The fundamental concept in any RESTful API is the resource. A resource is an object with a type, associated data, relationships to other resources, and a set of methods that operate on it. API resources are something you want to protect and required all access to be authenticated and probably authorized.

Every resource has a unique name - and clients use this name to specify to which resources they want to get access to. APIs resources represent functionality a client wants to invoke - typically modelled as Web APIs, but not necessarily.

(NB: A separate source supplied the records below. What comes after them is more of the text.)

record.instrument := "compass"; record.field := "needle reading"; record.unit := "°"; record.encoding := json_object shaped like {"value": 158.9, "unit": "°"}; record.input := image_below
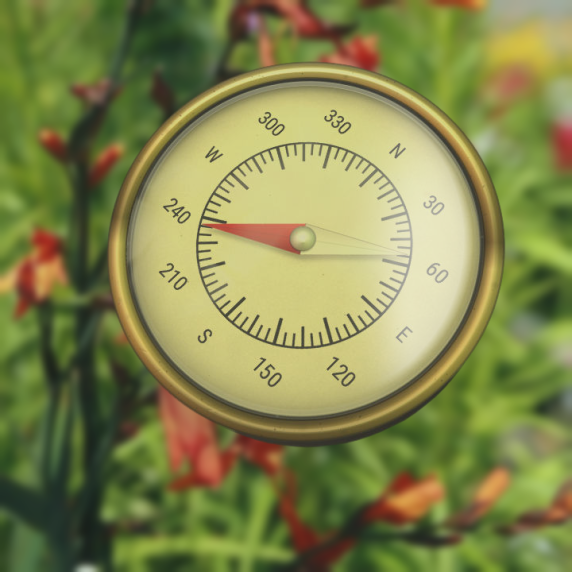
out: {"value": 235, "unit": "°"}
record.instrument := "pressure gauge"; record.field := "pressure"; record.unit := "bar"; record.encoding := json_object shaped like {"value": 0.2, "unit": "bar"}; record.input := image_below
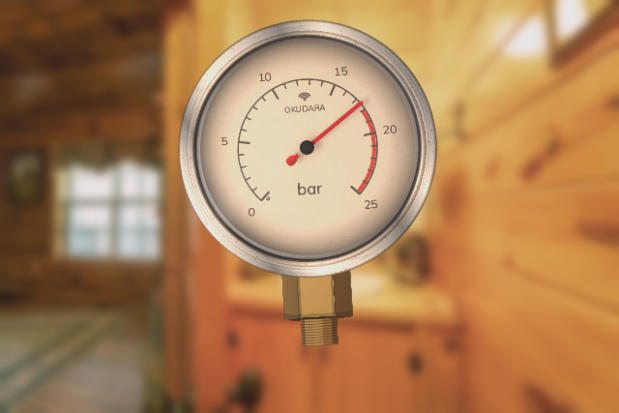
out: {"value": 17.5, "unit": "bar"}
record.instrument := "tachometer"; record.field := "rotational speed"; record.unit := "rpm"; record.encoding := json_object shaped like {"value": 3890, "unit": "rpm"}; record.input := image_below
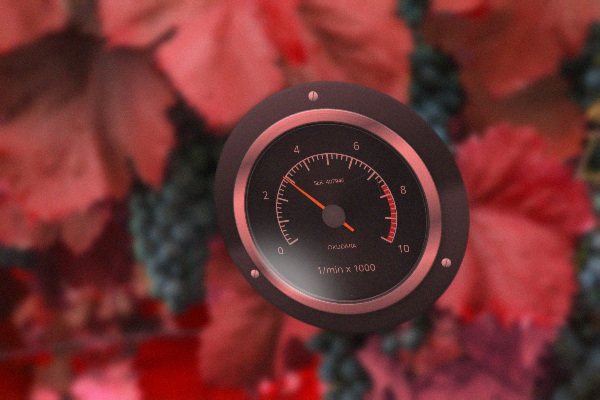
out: {"value": 3000, "unit": "rpm"}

API Resources are defined and provided by each application as part of the vanilla configuration.

Models

model

More technical information at https://docs.duendesoftware.com/identityserver/v6/fundamentals/resources/api_resources/.

ApiResource

This class model an API resource.

ApiClaims

List of associated user claim types that should be included in the access token.

ApiSecrets

The API secret is used for the introspection endpoint. The API can authenticate with introspection using the API name and secret. Internally in Sequel we are not using introspection, as we are using JWT validation.

ApiScope

In the simple case an API has exactly one scope. But there are cases where you might want to sub-divide the functionality of an API, and give different clients access to different parts.

ApiScopeClaim

List of associated user claim types that should be included in the access token. The claims specified here will be added to the list of claims specified for the API.

Sample

At sequel-security tool section we will cover how to export and import configurations, in this section we will cover the data exchange formats. Following this format, we represent an API resource in JSON format as:

  {
    "Enabled": true,
    "Name": "sec.api",
    "DisplayName": "Security API",
    "Description": "Security Rest API",
    "UserClaims": [],
    "ApiSecrets": [],
    "Scopes": [
      {
        "Name": "sec.api",
        "DisplayName": null,
        "Description": "sec.api",
        "Required": true,
        "Emphasize": true,
        "ShowInDiscoveryDocument": true,
        "UserClaims": []
      }
    ]
  }

The above sample represents a traditional API resource definition where the most important properties are:

  • Name: unique name of the API resource. Must follow the key naming convention, where all key starts with the application key followed by a dot and the code.
  • DisplayName: friendly short name used in consent screens. Currently this is not used in our implementations.
  • Description: text describing the API resource.
  • UserClaims: Usually empty, as we are not requiring it.
  • ApiSecrets: Usually empty, as we are not using the introspection endpoint.
  • Scopes: At least, one scope is required. The name must be a valid key.

How to manage API resources

API resources are part of each application configuration and just can be managed using the sequel-security console tool.